--- Supplied material Enclosed Below ---

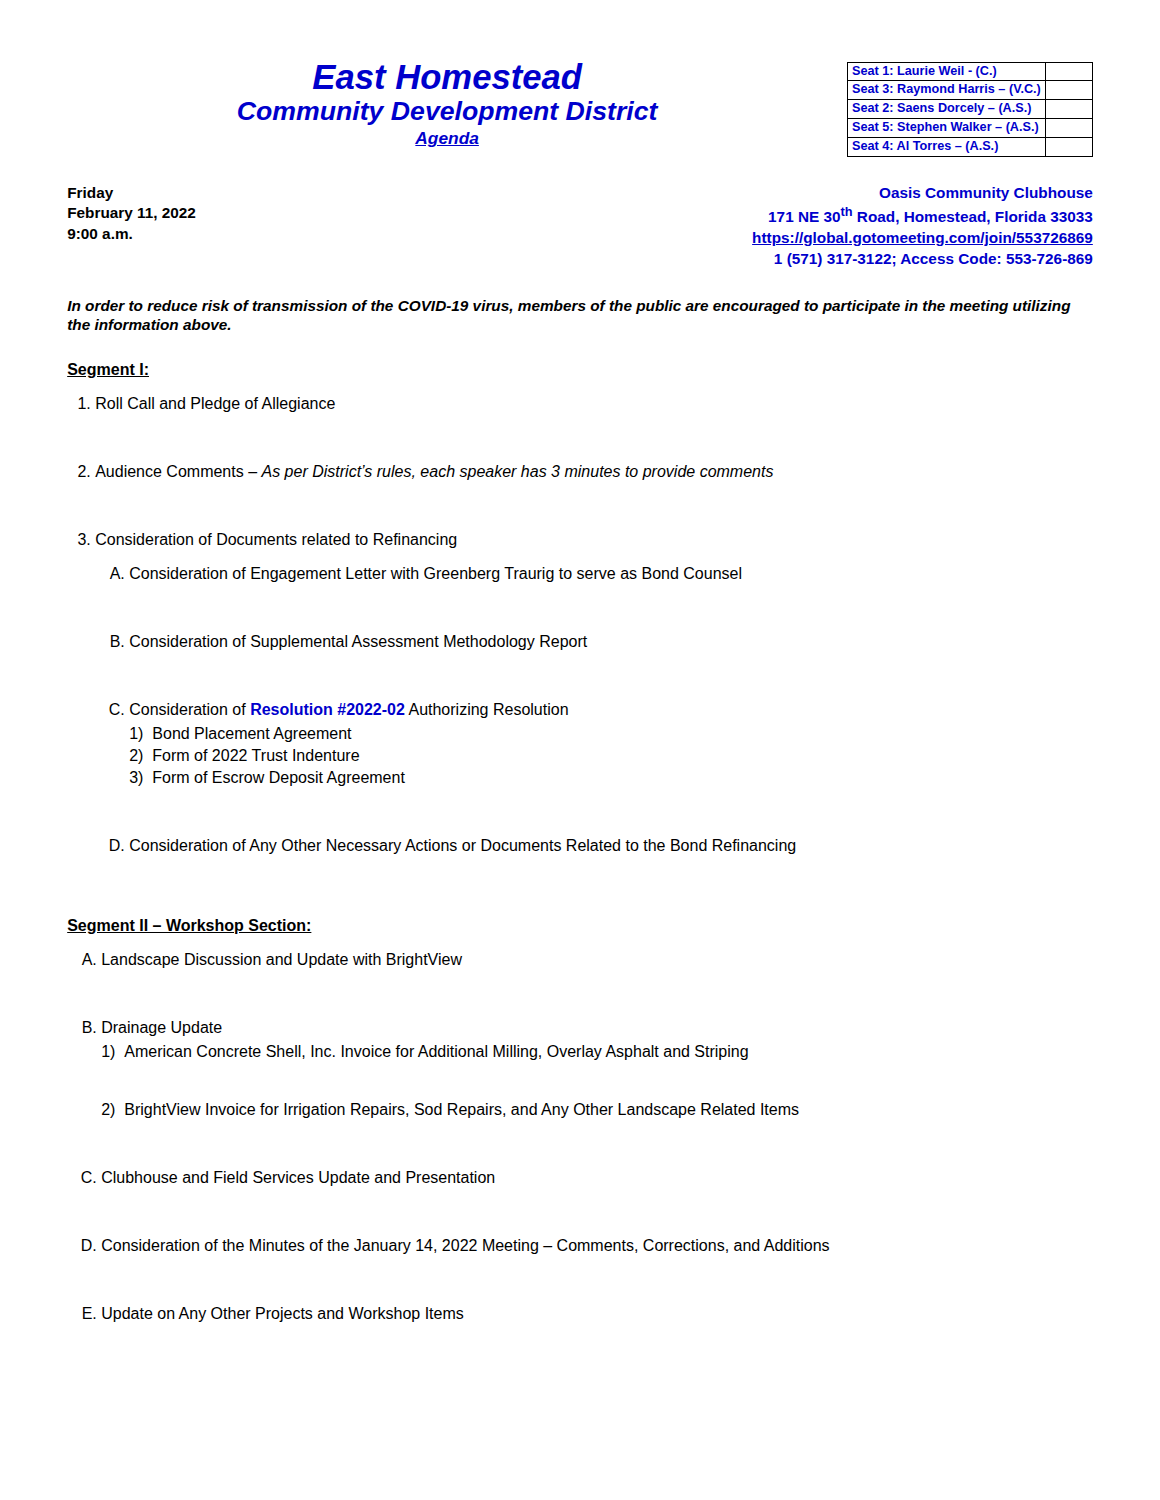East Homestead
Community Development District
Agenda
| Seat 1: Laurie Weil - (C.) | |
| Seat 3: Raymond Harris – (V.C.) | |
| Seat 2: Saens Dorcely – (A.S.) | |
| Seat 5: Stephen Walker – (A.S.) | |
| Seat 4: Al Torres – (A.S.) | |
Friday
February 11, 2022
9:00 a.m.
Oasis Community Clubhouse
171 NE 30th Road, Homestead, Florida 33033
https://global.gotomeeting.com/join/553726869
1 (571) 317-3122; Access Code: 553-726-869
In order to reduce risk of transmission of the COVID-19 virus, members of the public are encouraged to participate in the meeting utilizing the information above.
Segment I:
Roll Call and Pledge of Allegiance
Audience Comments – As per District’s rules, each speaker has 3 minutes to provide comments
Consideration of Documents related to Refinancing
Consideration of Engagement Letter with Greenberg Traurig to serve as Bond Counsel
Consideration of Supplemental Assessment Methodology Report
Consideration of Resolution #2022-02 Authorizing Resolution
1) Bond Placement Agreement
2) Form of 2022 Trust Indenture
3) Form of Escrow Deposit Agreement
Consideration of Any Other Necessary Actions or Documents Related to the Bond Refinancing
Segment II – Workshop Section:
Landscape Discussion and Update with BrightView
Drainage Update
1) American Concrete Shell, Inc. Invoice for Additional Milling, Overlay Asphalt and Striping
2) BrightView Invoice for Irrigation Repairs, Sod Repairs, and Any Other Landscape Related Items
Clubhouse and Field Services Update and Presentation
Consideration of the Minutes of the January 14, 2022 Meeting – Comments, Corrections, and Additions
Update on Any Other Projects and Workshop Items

--- End of Enclosed Supplied material ---
--- Supplied material Enclosed Below ---

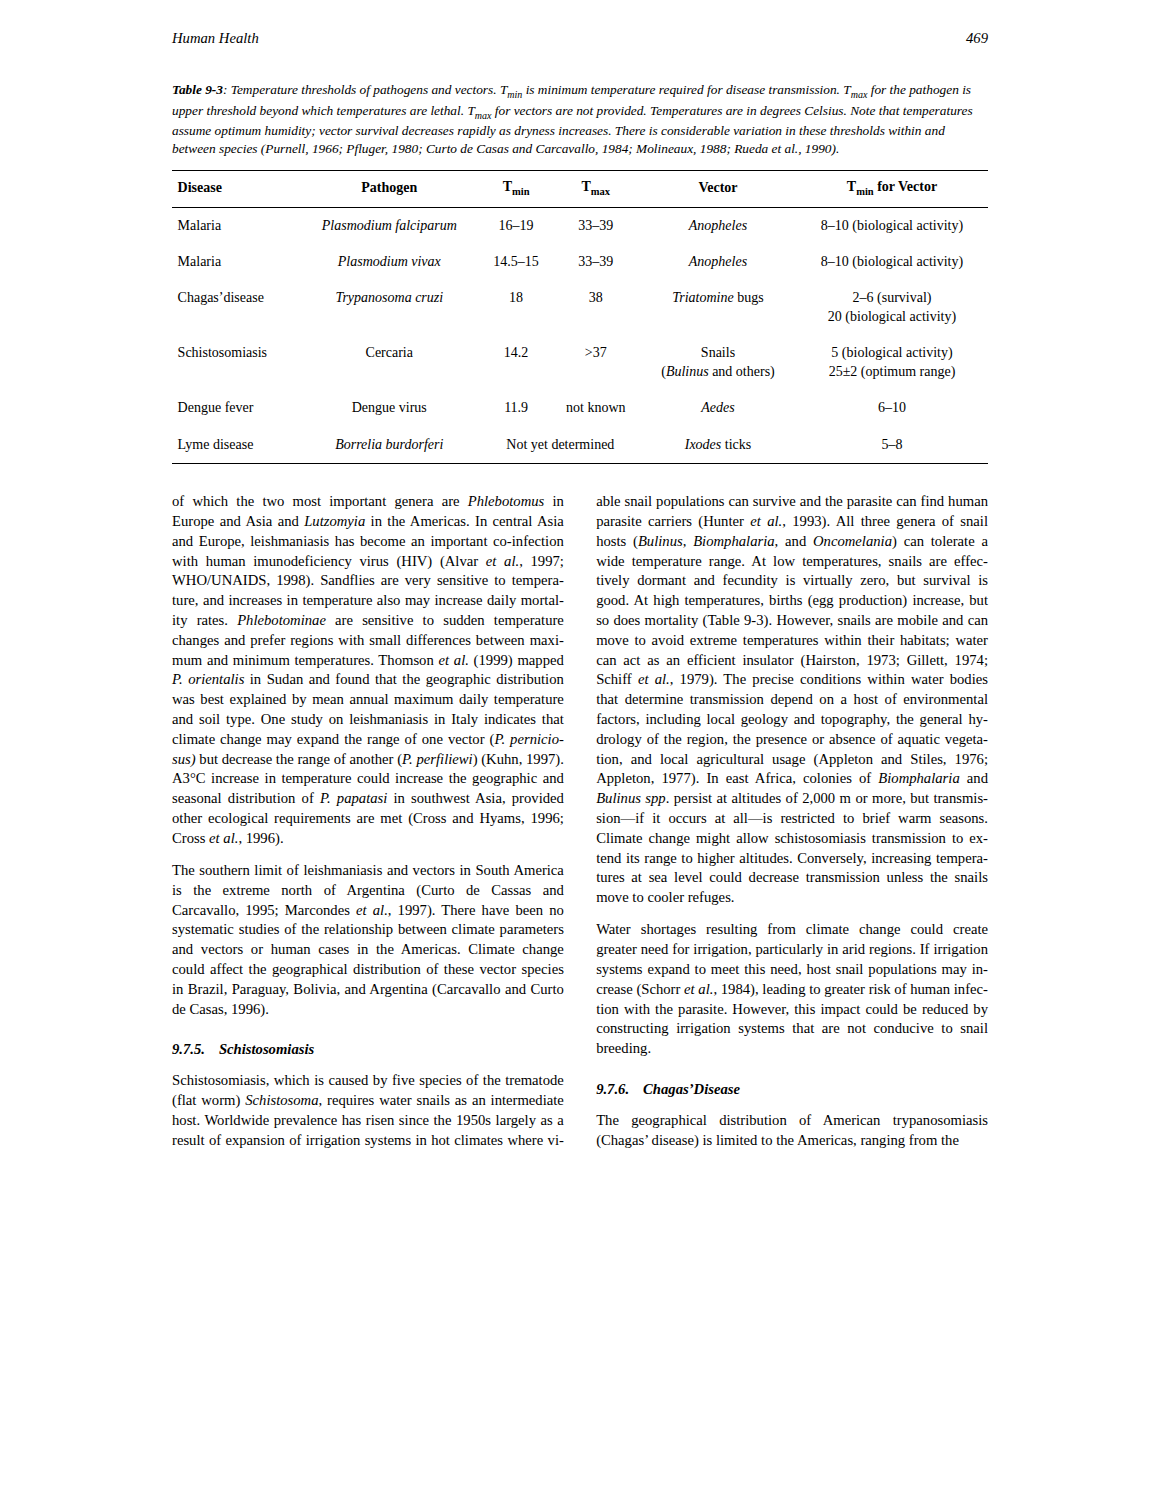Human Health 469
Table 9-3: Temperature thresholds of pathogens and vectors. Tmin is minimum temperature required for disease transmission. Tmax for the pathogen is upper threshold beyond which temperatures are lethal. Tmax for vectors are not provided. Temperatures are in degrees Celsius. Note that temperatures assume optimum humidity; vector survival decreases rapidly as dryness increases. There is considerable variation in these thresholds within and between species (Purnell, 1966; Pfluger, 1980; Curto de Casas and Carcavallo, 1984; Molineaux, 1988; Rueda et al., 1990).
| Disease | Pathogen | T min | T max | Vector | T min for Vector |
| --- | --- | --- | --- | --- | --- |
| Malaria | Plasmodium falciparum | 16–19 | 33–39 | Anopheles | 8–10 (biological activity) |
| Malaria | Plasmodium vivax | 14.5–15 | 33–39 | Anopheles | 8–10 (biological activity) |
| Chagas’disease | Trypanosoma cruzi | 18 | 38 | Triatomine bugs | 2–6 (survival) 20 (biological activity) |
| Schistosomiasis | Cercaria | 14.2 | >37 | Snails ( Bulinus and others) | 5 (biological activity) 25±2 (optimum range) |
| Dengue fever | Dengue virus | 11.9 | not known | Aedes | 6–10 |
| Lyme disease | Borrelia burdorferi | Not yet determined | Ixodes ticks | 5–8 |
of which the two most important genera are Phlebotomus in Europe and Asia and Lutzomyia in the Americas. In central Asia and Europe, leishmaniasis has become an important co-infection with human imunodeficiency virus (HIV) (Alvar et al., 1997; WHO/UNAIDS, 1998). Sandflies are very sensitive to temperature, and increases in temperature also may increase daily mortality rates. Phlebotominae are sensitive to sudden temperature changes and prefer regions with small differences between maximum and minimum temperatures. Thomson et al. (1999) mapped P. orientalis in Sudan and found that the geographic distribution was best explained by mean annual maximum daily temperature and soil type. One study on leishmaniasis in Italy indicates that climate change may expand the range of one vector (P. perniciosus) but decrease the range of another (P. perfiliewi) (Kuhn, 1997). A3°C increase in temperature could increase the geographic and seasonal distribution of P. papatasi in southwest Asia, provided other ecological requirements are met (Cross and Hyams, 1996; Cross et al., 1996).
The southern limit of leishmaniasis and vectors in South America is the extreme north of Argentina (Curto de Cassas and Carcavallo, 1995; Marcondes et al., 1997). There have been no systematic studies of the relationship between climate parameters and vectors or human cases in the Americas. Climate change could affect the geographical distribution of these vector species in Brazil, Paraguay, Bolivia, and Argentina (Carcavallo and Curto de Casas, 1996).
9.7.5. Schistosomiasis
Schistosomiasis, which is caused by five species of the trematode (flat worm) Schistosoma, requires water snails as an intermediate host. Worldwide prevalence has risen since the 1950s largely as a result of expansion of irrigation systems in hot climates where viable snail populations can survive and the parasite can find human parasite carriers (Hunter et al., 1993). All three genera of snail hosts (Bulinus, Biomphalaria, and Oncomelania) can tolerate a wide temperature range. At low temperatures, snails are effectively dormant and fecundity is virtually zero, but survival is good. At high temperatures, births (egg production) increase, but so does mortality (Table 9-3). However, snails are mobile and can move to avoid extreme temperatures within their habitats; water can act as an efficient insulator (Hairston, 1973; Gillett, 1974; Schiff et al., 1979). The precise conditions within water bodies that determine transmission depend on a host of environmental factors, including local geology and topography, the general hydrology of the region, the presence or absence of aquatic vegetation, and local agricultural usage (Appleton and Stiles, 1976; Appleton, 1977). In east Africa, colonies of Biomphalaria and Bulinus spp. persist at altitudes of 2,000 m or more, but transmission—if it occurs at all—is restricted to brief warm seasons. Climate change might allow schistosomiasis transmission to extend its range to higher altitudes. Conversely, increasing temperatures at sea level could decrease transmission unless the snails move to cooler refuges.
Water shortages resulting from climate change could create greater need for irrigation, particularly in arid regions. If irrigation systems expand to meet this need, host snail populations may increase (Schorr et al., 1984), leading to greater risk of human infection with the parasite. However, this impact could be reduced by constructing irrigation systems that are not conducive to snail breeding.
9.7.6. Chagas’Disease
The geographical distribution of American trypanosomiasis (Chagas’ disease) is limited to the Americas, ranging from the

--- End of Enclosed Supplied material ---
--- Supplied material Enclosed Below ---

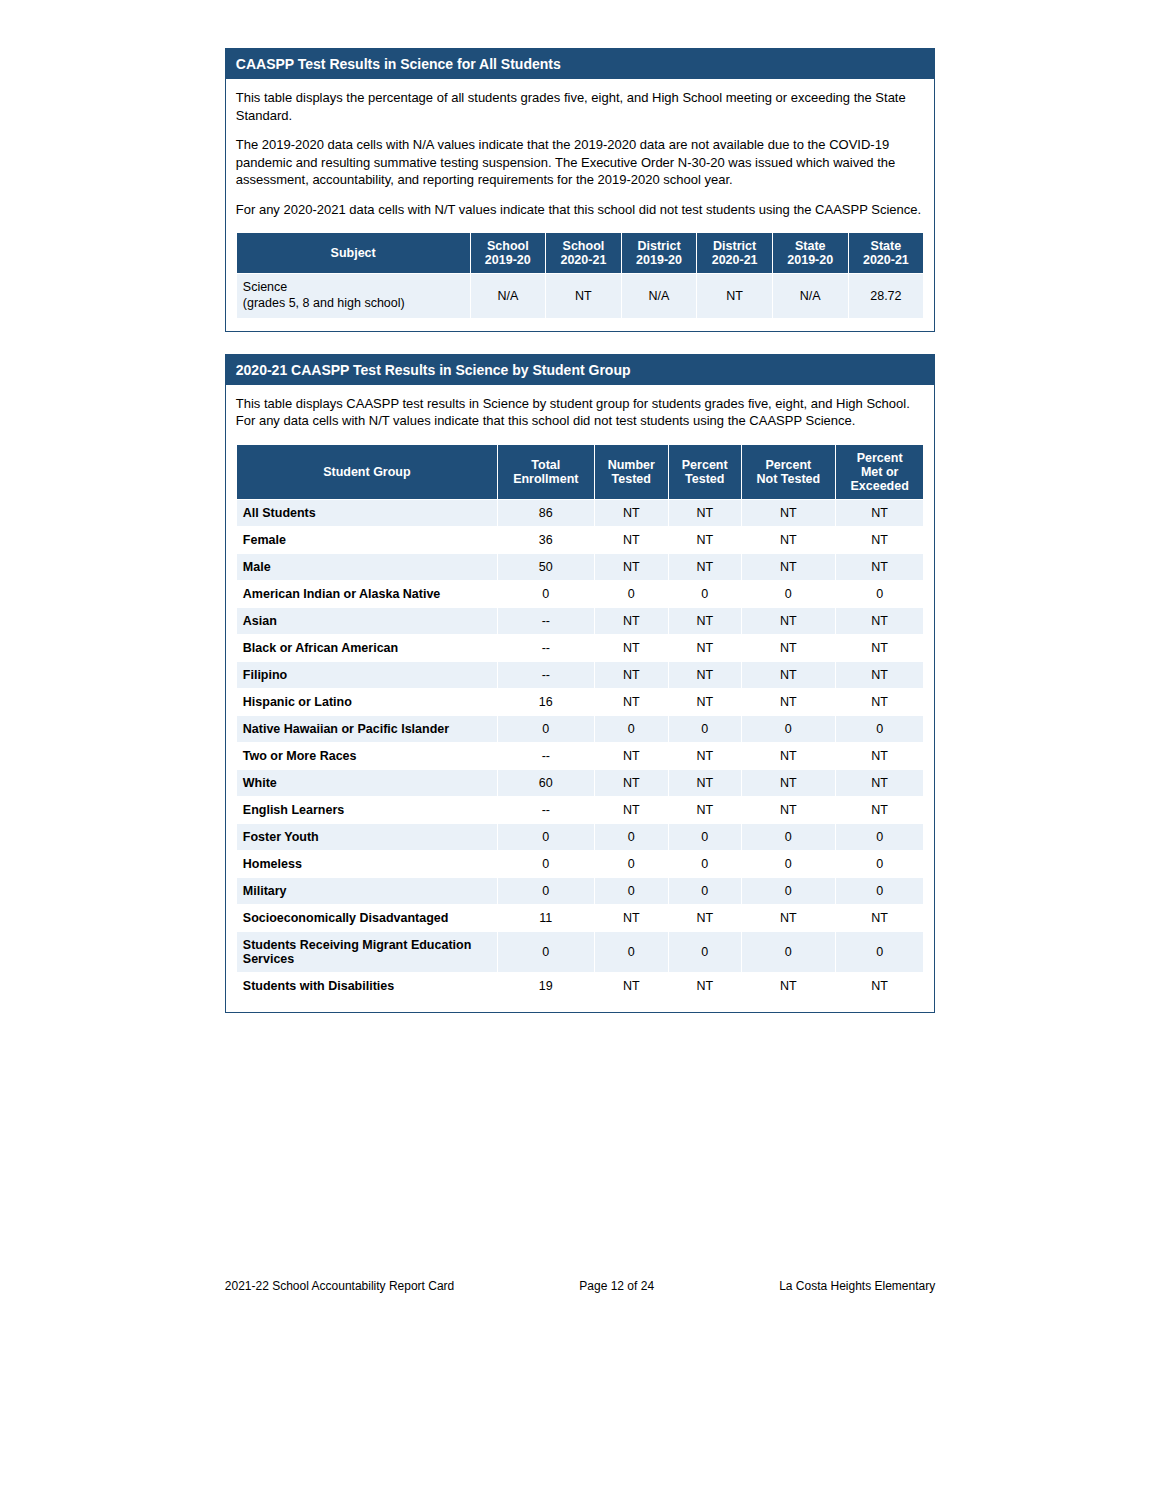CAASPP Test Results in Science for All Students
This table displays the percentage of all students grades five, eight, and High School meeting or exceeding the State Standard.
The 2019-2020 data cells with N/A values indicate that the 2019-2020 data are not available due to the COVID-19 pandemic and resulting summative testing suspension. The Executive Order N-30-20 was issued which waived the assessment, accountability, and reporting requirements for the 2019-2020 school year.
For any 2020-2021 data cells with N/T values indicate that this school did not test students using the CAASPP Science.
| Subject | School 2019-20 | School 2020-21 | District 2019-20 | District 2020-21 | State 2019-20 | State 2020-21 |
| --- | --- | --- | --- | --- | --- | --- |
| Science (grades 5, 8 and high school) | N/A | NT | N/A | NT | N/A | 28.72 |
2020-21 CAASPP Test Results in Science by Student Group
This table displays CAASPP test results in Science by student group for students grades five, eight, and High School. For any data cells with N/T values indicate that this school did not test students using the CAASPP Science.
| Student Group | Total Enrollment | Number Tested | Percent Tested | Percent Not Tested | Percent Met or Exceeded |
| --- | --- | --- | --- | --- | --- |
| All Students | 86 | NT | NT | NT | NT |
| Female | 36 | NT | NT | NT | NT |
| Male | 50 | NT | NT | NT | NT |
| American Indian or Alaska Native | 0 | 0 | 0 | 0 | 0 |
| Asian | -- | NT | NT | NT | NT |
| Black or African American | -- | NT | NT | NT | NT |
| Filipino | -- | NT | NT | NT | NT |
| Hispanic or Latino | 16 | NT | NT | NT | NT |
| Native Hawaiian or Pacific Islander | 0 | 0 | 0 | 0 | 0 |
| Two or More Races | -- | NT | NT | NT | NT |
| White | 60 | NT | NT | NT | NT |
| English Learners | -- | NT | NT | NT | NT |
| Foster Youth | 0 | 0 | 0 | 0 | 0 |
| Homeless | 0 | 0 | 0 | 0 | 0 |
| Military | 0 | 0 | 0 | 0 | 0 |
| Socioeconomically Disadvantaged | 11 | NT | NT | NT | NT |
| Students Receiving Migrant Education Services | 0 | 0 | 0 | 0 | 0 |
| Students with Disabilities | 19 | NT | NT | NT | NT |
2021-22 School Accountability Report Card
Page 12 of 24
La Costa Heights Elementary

--- End of Enclosed Supplied material ---

** Work request **
Pictures excluded, transcribe the listing above exactly from the line with "East Homestead" through the line with "Consideration of Supplemental", and no further.

** Task result **
East Homestead
Community Development District
Agenda
| Seat 1: Laurie Weil - (C.) | |
| Seat 3: Raymond Harris – (V.C.) | |
| Seat 2: Saens Dorcely – (A.S.) | |
| Seat 5: Stephen Walker – (A.S.) | |
| Seat 4: Al Torres – (A.S.) | |
Friday
February 11, 2022
9:00 a.m.
Oasis Community Clubhouse
171 NE 30th Road, Homestead, Florida 33033
https://global.gotomeeting.com/join/553726869
1 (571) 317-3122; Access Code: 553-726-869
In order to reduce risk of transmission of the COVID-19 virus, members of the public are encouraged to participate in the meeting utilizing the information above.
Segment I:
Roll Call and Pledge of Allegiance
Audience Comments – As per District’s rules, each speaker has 3 minutes to provide comments
Consideration of Documents related to Refinancing
Consideration of Engagement Letter with Greenberg Traurig to serve as Bond Counsel
Consideration of Supplemental Assessment Methodology Report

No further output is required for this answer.